Dell Inspiron 15 3000. Photo by: Dell.com.

The Dell Inspiron 15 is the next device on this list. A lot cheaper than the HP or Asus starting at $379 the two devices above, the only major trade off is a less stiff frame and no major change in battery life. Its Intel i3 also lacks the power of the Ryzen chips in the other two devices; however, it still can traverse the internet with ease and have a reasonable battery life. 


Surface Laptop Go in Ice Blue. Photo by: Microsoft.com.

The Surface Laptop Go is one of the best bargains out there. At $550 it is not cheap but it’s 13 hour battery life, touch screen and 8gb of ram makes it great for doing tasks in the classroom all day. It’s ultra thin design and compact screen size makes it easier to transport than the other devices.

Students had some nice things to say about the device and some of its features. 

“It is really nice, especially if you have the pencil because you can use OneNote,” Itzel Keyton (10) said.


The second category is a much higher price than before at around $1000 per device. The devices here accomplish a lot more than some internet browsing. These devices will also be separated into two groups those meant for more complex general tasks like photo and video editing. The other for on the go gaming or to supplement a lack of a gaming pc at home for those who want to. 


2021-M1 MacBook Air.

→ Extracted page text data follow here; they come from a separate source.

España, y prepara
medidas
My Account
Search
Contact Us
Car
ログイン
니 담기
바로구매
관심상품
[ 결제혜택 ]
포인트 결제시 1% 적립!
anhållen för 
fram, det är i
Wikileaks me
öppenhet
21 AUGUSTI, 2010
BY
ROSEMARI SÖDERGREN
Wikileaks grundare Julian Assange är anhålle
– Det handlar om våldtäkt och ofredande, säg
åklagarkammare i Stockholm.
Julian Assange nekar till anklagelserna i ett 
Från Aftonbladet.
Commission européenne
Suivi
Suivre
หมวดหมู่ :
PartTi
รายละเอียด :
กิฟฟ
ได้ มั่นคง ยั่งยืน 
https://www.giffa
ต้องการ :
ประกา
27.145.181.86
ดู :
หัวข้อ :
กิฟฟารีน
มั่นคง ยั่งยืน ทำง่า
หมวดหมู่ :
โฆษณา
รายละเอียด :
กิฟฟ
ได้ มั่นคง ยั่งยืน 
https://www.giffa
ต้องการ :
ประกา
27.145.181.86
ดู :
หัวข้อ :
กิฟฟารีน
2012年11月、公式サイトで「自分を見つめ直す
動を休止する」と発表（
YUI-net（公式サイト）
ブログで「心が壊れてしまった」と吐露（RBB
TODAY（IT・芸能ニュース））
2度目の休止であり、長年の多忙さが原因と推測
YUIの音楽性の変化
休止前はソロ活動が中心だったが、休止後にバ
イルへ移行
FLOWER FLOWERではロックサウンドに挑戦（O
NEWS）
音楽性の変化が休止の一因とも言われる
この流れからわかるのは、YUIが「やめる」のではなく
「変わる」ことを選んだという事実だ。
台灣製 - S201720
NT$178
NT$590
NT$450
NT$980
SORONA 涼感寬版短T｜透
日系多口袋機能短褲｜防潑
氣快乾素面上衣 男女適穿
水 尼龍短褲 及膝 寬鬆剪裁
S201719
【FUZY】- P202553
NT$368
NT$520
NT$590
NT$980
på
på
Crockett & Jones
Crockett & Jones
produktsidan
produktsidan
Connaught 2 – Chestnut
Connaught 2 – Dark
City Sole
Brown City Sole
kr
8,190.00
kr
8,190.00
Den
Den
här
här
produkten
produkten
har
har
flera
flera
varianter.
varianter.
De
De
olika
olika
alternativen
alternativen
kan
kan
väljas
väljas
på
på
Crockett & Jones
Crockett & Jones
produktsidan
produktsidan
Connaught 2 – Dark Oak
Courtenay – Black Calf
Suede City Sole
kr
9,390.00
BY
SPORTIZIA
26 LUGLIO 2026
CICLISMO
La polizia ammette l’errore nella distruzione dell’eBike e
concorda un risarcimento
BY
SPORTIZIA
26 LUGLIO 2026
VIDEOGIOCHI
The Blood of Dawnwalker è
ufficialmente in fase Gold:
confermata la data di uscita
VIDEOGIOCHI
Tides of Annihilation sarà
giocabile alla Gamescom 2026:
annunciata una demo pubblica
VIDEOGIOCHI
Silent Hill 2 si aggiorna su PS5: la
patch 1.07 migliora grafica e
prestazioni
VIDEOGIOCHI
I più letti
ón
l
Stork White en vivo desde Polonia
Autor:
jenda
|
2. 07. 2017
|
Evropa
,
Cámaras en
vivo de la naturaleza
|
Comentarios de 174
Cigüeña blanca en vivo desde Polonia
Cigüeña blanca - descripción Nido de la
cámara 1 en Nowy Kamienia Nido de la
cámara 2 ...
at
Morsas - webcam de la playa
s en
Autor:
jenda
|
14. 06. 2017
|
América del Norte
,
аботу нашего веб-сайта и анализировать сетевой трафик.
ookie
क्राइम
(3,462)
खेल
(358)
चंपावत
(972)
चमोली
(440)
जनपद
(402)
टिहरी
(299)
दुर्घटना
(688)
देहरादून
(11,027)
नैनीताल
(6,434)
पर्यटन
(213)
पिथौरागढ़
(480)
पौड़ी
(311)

Photo by: Apple.com.


Apple’s Macbook Air and Pro are both high-functioning computers with their latest update. The set of devices come at just under and over $1000 when purchased as a student. Both carry displays that are just short of 4k, has a 16+ hour battery life depending on device and has an extremely powerful arm processor. Some students also stand by Mac OS The only cons are the lack of support for Windows and a handful of apps still lack full support but can be run via rosetta, Apple’s Translator system.

Students who actively use the device can accredit to some of the software benefits.

“It is overall really easy to use and the ability to use safari on my phone and my laptop is great” Alex Heid (10) said.


13.3 inch dell Xps13. Photo by: Dell.com.

Dell’s Xps 13 and 15 are designed for students who need a device with some more power behind it. The 13 starts at $700 making it cheaper than the Mac, while also having the ability to upgrade to a larger screen and more powerful processor if needed. Additionally, it focuses on a creator-focused crowd and it’s great keyboard and screen make it Dell’s premium slim and lightweight laptop. 


ROG Zephyrus G15 GA502. Photo by: Asus.com.

Asus’s ROG Zephyrus G15 is a relatively thin on-the-go gaming laptop with lots of power from its 3750H and 1660Ti. These combine for a more than capable mobile gaming machine that while thicker than others here still happily squeezes in a backpack. All while not costing an insane number at $1300 but nowhere near cheap. 

“They’re good computers for people who don’t want to build their own,” Mac Jones (10) said. 

For those looking for a perfect everything laptop they meet that and cover their niche well, as expressed by Jones.


The Framework Laptop pre-config version. Photo by: Framework.com

FrameWorks Laptop doesn’t do anything new in style, bargain or power. What it gives is a laptop that you can do anything too on your own with one screwdriver and is designed to be the ultimate consumer laptop everything from storage to your wifi antenna and even the ports can be changed with ease. It appeals to those looking for a laptop to last forever and they don’t disappoint. Even its price is able to be altered starting at $799 for the DIY version and $999 for the pre-config version. 

At the end of the day, there were many different options for the many different needs of students. The devices above are simply some advice based on what other students say and some basic knowledge of computer hardware.However if a student thinks a Chromebook is fine it is fine, however this is for those who want something else to use for school.